Brief:
Reproduce the following lines verbatim, omitting the pictures from your answer.

##### Source material #####

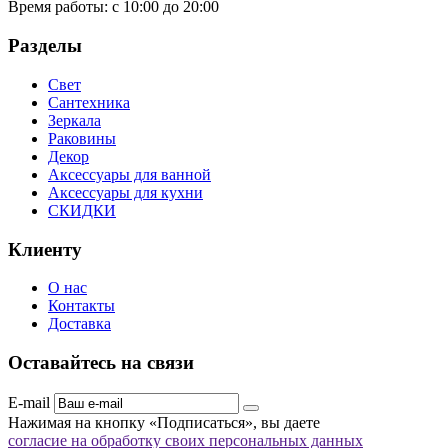
Время работы:
с 10:00 до 20:00
Разделы
Свет
Сантехника
Зеркала
Раковины
Декор
Аксессуары для ванной
Аксессуары для кухни
СКИДКИ
Клиенту
О нас
Контакты
Доставка
Оставайтесь на связи
E-mail
Нажимая на кнопку «Подписаться», вы даете
согласие на обработку своих персональных данных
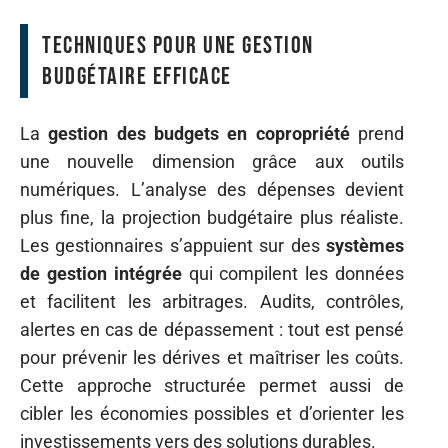
Techniques pour une gestion
budgétaire efficace
La
gestion des budgets en copropriété
prend
une nouvelle dimension grâce aux outils
numériques. L’analyse des dépenses devient
plus fine, la projection budgétaire plus réaliste.
Les gestionnaires s’appuient sur des
systèmes
de gestion intégrée
qui compilent les données
et facilitent les arbitrages. Audits, contrôles,
alertes en cas de dépassement : tout est pensé
pour prévenir les dérives et maîtriser les coûts.
Cette approche structurée permet aussi de
cibler les économies possibles et d’orienter les
investissements vers des solutions durables.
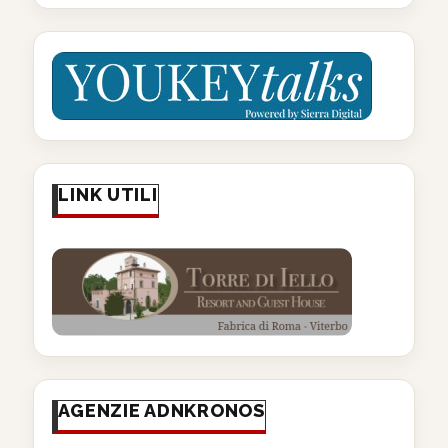
LINK UTILI
AGENZIE ADNKRONOS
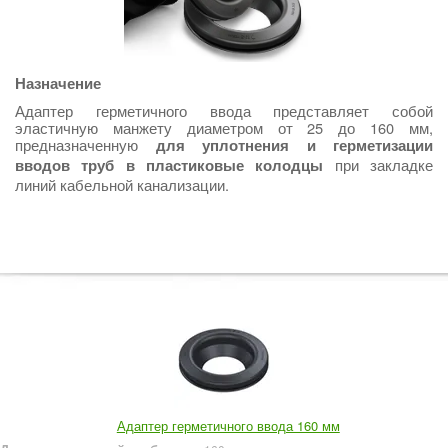
Назначение
Адаптер герметичного ввода представляет собой
эластичную манжету диаметром от 25 до 160 мм,
предназначенную
для уплотнения и герметизации
при закладке
вводов труб в пластиковые колодцы
линий кабельной канализации.
Адаптер герметичного ввода 160 мм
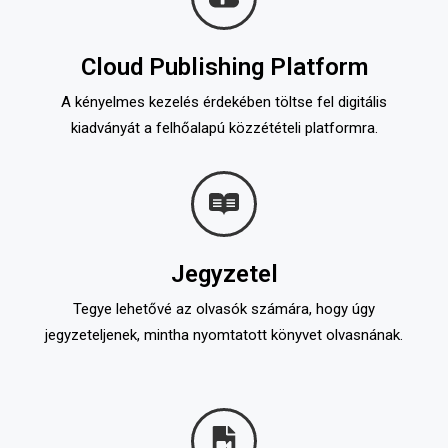
Cloud Publishing Platform
A kényelmes kezelés érdekében töltse fel digitális
kiadványát a felhőalapú közzétételi platformra.
Jegyzetel
Tegye lehetővé az olvasók számára, hogy úgy
jegyzeteljenek, mintha nyomtatott könyvet olvasnának.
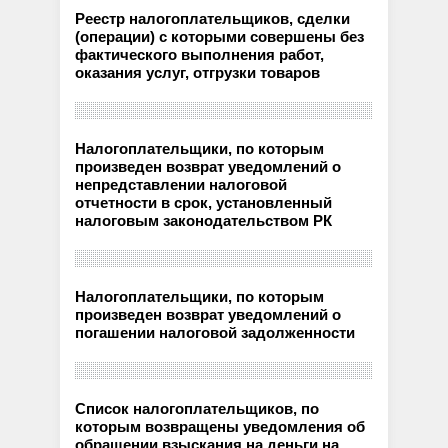
Реестр налогоплательщиков, сделки
(операции) с которыми совершены без
фактического выполнения работ,
оказания услуг, отгрузки товаров
Налогоплательщики, по которым
произведен возврат уведомлений о
непредставлении налоговой
отчетности в срок, установленный
налоговым законодательством РК
Налогоплательщики, по которым
произведен возврат уведомлений о
погашении налоговой задолженности
Список налогоплательщиков, по
которым возвращены уведомления об
обращении взыскания на деньги на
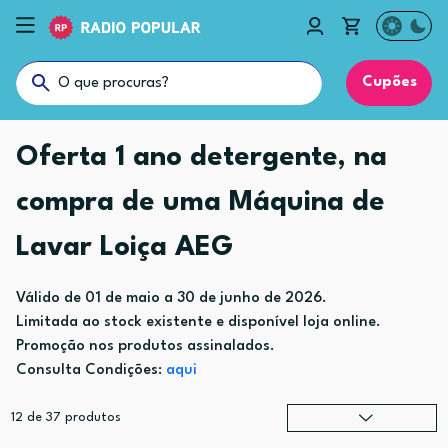
Cupões
Oferta 1 ano detergente, na
compra de uma Máquina de
Lavar Loiça AEG
Válido de 01 de maio a 30 de junho de 2026.
Limitada ao stock existente e disponível loja online.
Promoção nos produtos assinalados.
Consulta Condições:
aqui
12
de
37
produtos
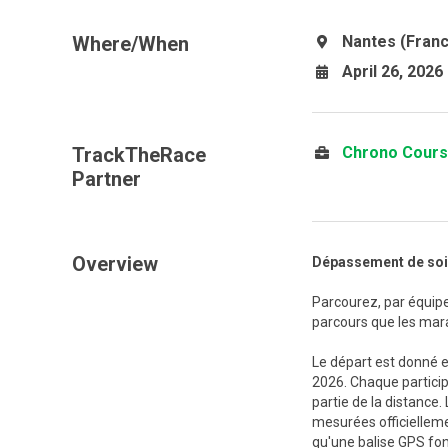
Where/When
Nantes (Fran
April 26, 2026
TrackTheRace
Chrono Cour
Partner
Overview
Dépassement de soi, 
Parcourez, par équip
parcours que les mara
Le départ est donné 
2026. Chaque particip
partie de la distance
mesurées officielleme
qu'une balise GPS fon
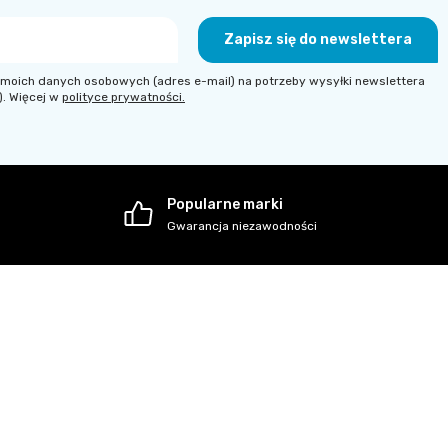
Zapisz się do newslettera
moich danych osobowych (adres e-mail) na potrzeby wysyłki newslettera
). Więcej w
polityce prywatności.
Popularne marki
Gwarancja niezawodności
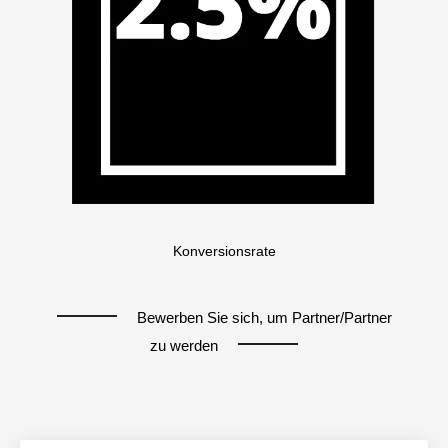
Konversionsrate
Bewerben Sie sich, um Partner/Partner
zu werden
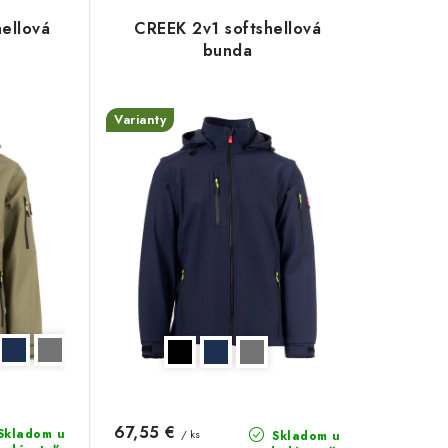
hellová
CREEK 2v1 softshellová
bunda
Varianty
67,55 €
Skladom u
/ ks
Skladom u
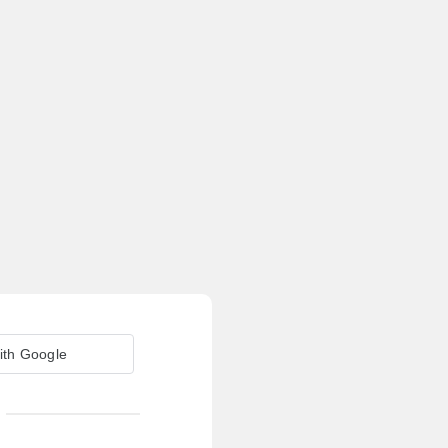
ith Google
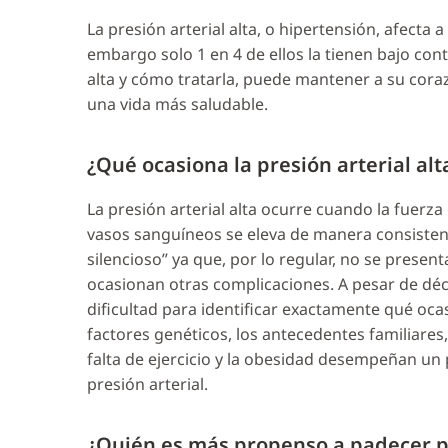
La presión arterial alta, o hipertensión, afecta a
embargo solo 1 en 4 de ellos la tienen bajo cont
alta y cómo tratarla, puede mantener a su coraz
una vida más saludable.
¿Qué ocasiona la presión arterial alt
La presión arterial alta ocurre cuando la fuerza
vasos sanguíneos se eleva de manera consistent
silencioso” ya que, por lo regular, no se prese
ocasionan otras complicaciones. A pesar de déc
dificultad para identificar exactamente qué ocas
factores genéticos, los antecedentes familiares, 
falta de ejercicio y la obesidad desempeñan un
presión arterial.
¿Quién es más propenso a padecer pr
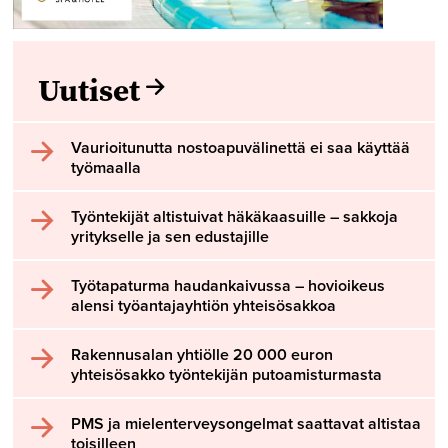
Uutiset
Vaurioitunutta nostoapuvälinettä ei saa käyttää
työmaalla
Työntekijät altistuivat häkäkaasuille – sakkoja
yritykselle ja sen edustajille
Työtapaturma haudankaivussa – hovioikeus
alensi työantajayhtiön yhteisösakkoa
Rakennusalan yhtiölle 20 000 euron
yhteisösakko työntekijän putoamisturmasta
PMS ja mielenterveysongelmat saattavat altistaa
toisilleen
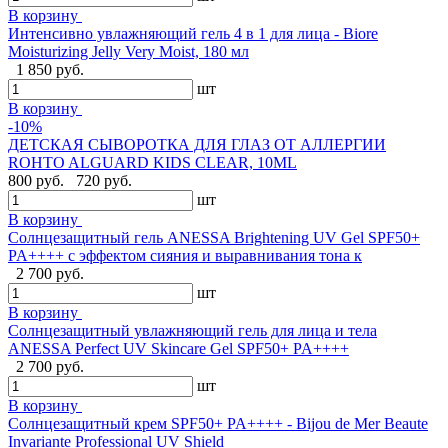
В корзину
Интенсивно увлажняющий гель 4 в 1 для лица - Biore
Moisturizing Jelly Very Moist, 180 мл
1 850 руб.
шт
В корзину
-10%
ДЕТСКАЯ СЫВОРОТКА ДЛЯ ГЛАЗ ОТ АЛЛЕРГИИ
ROHTO ALGUARD KIDS CLEAR, 10ML
800 руб.
720 руб.
шт
В корзину
Солнцезащитный гель ANESSA Brightening UV Gel SPF50+
PA++++ с эффектом сияния и выравнивания тона к
2 700 руб.
шт
В корзину
Солнцезащитный увлажняющий гель для лица и тела
ANESSA Perfect UV Skincare Gel SPF50+ PA++++
2 700 руб.
шт
В корзину
Cолнцезащитный крем SPF50+ PA++++ - Bijou de Mer Beaute
Invariante Professional UV Shield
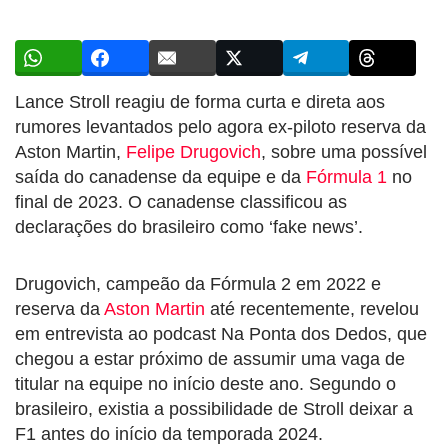
Lance Stroll reagiu de forma curta e direta aos
rumores levantados pelo agora ex-piloto reserva da
Aston Martin,
Felipe Drugovich
, sobre uma possível
saída do canadense da equipe e da
Fórmula 1
no
final de 2023. O canadense classificou as
declarações do brasileiro como ‘fake news’.
Drugovich, campeão da Fórmula 2 em 2022 e
reserva da
Aston Martin
até recentemente, revelou
em entrevista ao podcast Na Ponta dos Dedos, que
chegou a estar próximo de assumir uma vaga de
titular na equipe no início deste ano. Segundo o
brasileiro, existia a possibilidade de Stroll deixar a
F1 antes do início da temporada 2024.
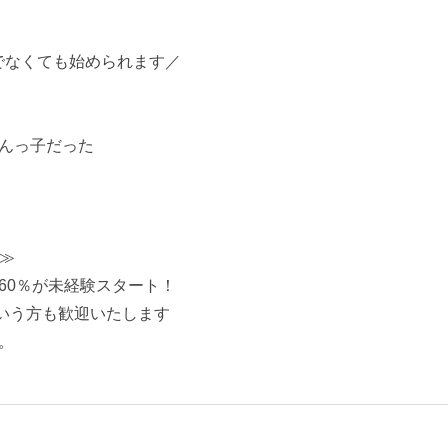
でなくても始められます／
んっ子だった
≫
60％が未経験スタート！
という方も歓迎いたします
。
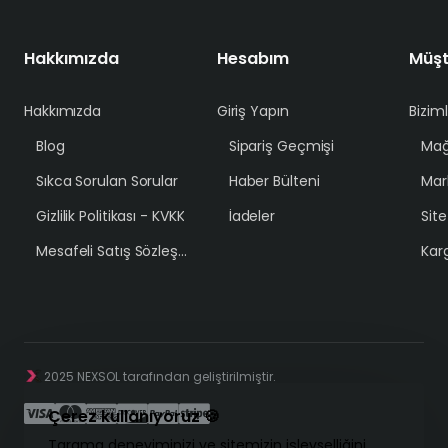
Hakkımızda
Hesabım
Müşt
Hakkımızda
Giriş Yapın
Bizim
Blog
Sipariş Geçmişi
Mağ
Sıkca Sorulan Sorular
Haber Bülteni
Mar
Gizlilik Politikası - KVKK
İadeler
Sit
Mesafeli Satış Sözleşmesi
Karg
2025 NEXSOL tarafından geliştirilmiştir.
Çerez kullanıyoruz 🍪
Tarama deneyiminizi ve sitemizin işlevselliğini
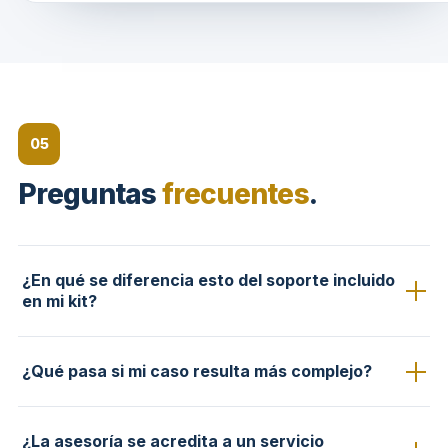
05
Preguntas
frecuentes
.
¿En qué se diferencia esto del soporte incluido
en mi kit?
El
soporte de uso
(incluido en cualquier kit, por email)
¿Qué pasa si mi caso resulta más complejo?
resuelve dudas sobre cómo usar tu kit y entender el
proceso.
Ayuda Parcial
es distinto: aquí un abogado
Si al revisarlo detectamos litigio, disputa o cargas
interviene tu caso
—lo revisa y firma, o lo ejecuta por ti
¿La asesoría se acredita a un servicio
complejas, te lo decimos con claridad y te derivamos a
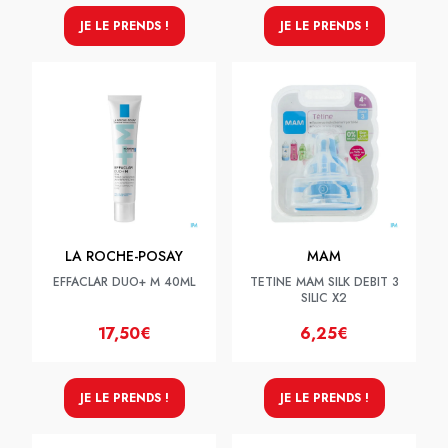
JE LE PRENDS !
JE LE PRENDS !
LA ROCHE-POSAY
MAM
EFFACLAR DUO+ M 40ML
TETINE MAM SILK DEBIT 3
SILIC X2
17,50€
6,25€
JE LE PRENDS !
JE LE PRENDS !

#####

Task answer:
Время работы:
с 10:00 до 20:00
Разделы
Свет
Сантехника
Зеркала
Раковины
Декор
Аксессуары для ванной
Аксессуары для кухни
СКИДКИ
Клиенту
О нас
Контакты
Доставка
Оставайтесь на связи
E-mail
Нажимая на кнопку «Подписаться», вы даете
согласие на обработку своих персональных данных
Techniques pour une gestion
budgétaire efficace
La
gestion des budgets en copropriété
prend
une nouvelle dimension grâce aux outils
numériques. L’analyse des dépenses devient
plus fine, la projection budgétaire plus réaliste.
Les gestionnaires s’appuient sur des
systèmes
de gestion intégrée
qui compilent les données
et facilitent les arbitrages. Audits, contrôles,
alertes en cas de dépassement : tout est pensé
pour prévenir les dérives et maîtriser les coûts.
Cette approche structurée permet aussi de
cibler les économies possibles et d’orienter les
investissements vers des solutions durables.
LINK UTILI
AGENZIE ADNKRONOS
Назначение
Адаптер герметичного ввода представляет собой
эластичную манжету диаметром от 25 до 160 мм,
предназначенную
для уплотнения и герметизации
при закладке
вводов труб в пластиковые колодцы
линий кабельной канализации.
Адаптер герметичного ввода 160 мм
Cloud Publishing Platform
A kényelmes kezelés érdekében töltse fel digitális
kiadványát a felhőalapú közzétételi platformra.
Jegyzetel
Tegye lehetővé az olvasók számára, hogy úgy
jegyzeteljenek, mintha nyomtatott könyvet olvasnának.
Реестр налогоплательщиков, сделки
(операции) с которыми совершены без
фактического выполнения работ,
оказания услуг, отгрузки товаров
Налогоплательщики, по которым
произведен возврат уведомлений о
непредставлении налоговой
отчетности в срок, установленный
налоговым законодательством РК
Налогоплательщики, по которым
произведен возврат уведомлений о
погашении налоговой задолженности
Список налогоплательщиков, по
которым возвращены уведомления об
обращении взыскания на деньги на
Cupões
Oferta 1 ano detergente, na
compra de uma Máquina de
Lavar Loiça AEG
Válido de 01 de maio a 30 de junho de 2026.
Limitada ao stock existente e disponível loja online.
Promoção nos produtos assinalados.
Consulta Condições:
aqui
12
de
37
produtos
Where/When
Nantes (Fran
April 26, 2026
TrackTheRace
Chrono Cour
Partner
Overview
Dépassement de soi, 
Parcourez, par équip
parcours que les mara
Le départ est donné 
2026. Chaque particip
partie de la distance
mesurées officielleme
qu'une balise GPS fon
Zapisz się do newslettera
moich danych osobowych (adres e-mail) na potrzeby wysyłki newslettera
). Więcej w
polityce prywatności.
Popularne marki
Gwarancja niezawodności
Konversionsrate
Bewerben Sie sich, um Partner/Partner
zu werden
hellová
CREEK 2v1 softshellová
bunda
Varianty
67,55 €
Skladom u
/ ks
Skladom u
ith Google
La presión arterial alta, o hipertensión, afecta a
embargo solo 1 en 4 de ellos la tienen bajo cont
alta y cómo tratarla, puede mantener a su coraz
una vida más saludable.
¿Qué ocasiona la presión arterial alt
La presión arterial alta ocurre cuando la fuerza
vasos sanguíneos se eleva de manera consistent
silencioso” ya que, por lo regular, no se prese
ocasionan otras complicaciones. A pesar de déc
dificultad para identificar exactamente qué ocas
factores genéticos, los antecedentes familiares, 
falta de ejercicio y la obesidad desempeñan un
presión arterial.
¿Quién es más propenso a padecer pr
Uutiset
Vaurioitunutta nostoapuvälinettä ei saa käyttää
työmaalla
Työntekijät altistuivat häkäkaasuille – sakkoja
yritykselle ja sen edustajille
Työtapaturma haudankaivussa – hovioikeus
alensi työantajayhtiön yhteisösakkoa
Rakennusalan yhtiölle 20 000 euron
yhteisösakko työntekijän putoamisturmasta
PMS ja mielenterveysongelmat saattavat altistaa
toisilleen
В корзину
Интенсивно увлажняющий гель 4 в 1 для лица - Biore
Moisturizing Jelly Very Moist, 180 мл
1 850 руб.
шт
В корзину
-10%
ДЕТСКАЯ СЫВОРОТКА ДЛЯ ГЛАЗ ОТ АЛЛЕРГИИ
ROHTO ALGUARD KIDS CLEAR, 10ML
800 руб.
720 руб.
шт
В корзину
Солнцезащитный гель ANESSA Brightening UV Gel SPF50+
PA++++ с эффектом сияния и выравнивания тона к
2 700 руб.
шт
В корзину
Солнцезащитный увлажняющий гель для лица и тела
ANESSA Perfect UV Skincare Gel SPF50+ PA++++
2 700 руб.
шт
В корзину
Cолнцезащитный крем SPF50+ PA++++ - Bijou de Mer Beaute
Invariante Professional UV Shield
Lance Stroll reagiu de forma curta e direta aos
rumores levantados pelo agora ex-piloto reserva da
Aston Martin,
Felipe Drugovich
, sobre uma possível
saída do canadense da equipe e da
Fórmula 1
no
final de 2023. O canadense classificou as
declarações do brasileiro como ‘fake news’.
Drugovich, campeão da Fórmula 2 em 2022 e
reserva da
Aston Martin
até recentemente, revelou
em entrevista ao podcast Na Ponta dos Dedos, que
chegou a estar próximo de assumir uma vaga de
titular na equipe no início deste ano. Segundo o
brasileiro, existia a possibilidade de Stroll deixar a
F1 antes do início da temporada 2024.
でなくても始められます／
んっ子だった
≫
60％が未経験スタート！
という方も歓迎いたします
。
Hakkımızda
Hesabım
Müşt
Hakkımızda
Giriş Yapın
Bizim
Blog
Sipariş Geçmişi
Mağ
Sıkca Sorulan Sorular
Haber Bülteni
Mar
Gizlilik Politikası - KVKK
İadeler
Sit
Mesafeli Satış Sözleşmesi
Karg
2025 NEXSOL tarafından geliştirilmiştir.
Çerez kullanıyoruz 🍪
Tarama deneyiminizi ve sitemizin işlevselliğini
05
Preguntas
frecuentes
.
¿En qué se diferencia esto del soporte incluido
en mi kit?
El
soporte de uso
(incluido en cualquier kit, por email)
¿Qué pasa si mi caso resulta más complejo?
resuelve dudas sobre cómo usar tu kit y entender el
proceso.
Ayuda Parcial
es distinto: aquí un abogado
Si al revisarlo detectamos litigio, disputa o cargas
interviene tu caso
—lo revisa y firma, o lo ejecuta por ti
¿La asesoría se acredita a un servicio
complejas, te lo decimos con claridad y te derivamos a
JE LE PRENDS !
JE LE PRENDS !
LA ROCHE-POSAY
MAM
EFFACLAR DUO+ M 40ML
TETINE MAM SILK DEBIT 3
SILIC X2
17,50€
6,25€
JE LE PRENDS !
JE LE PRENDS !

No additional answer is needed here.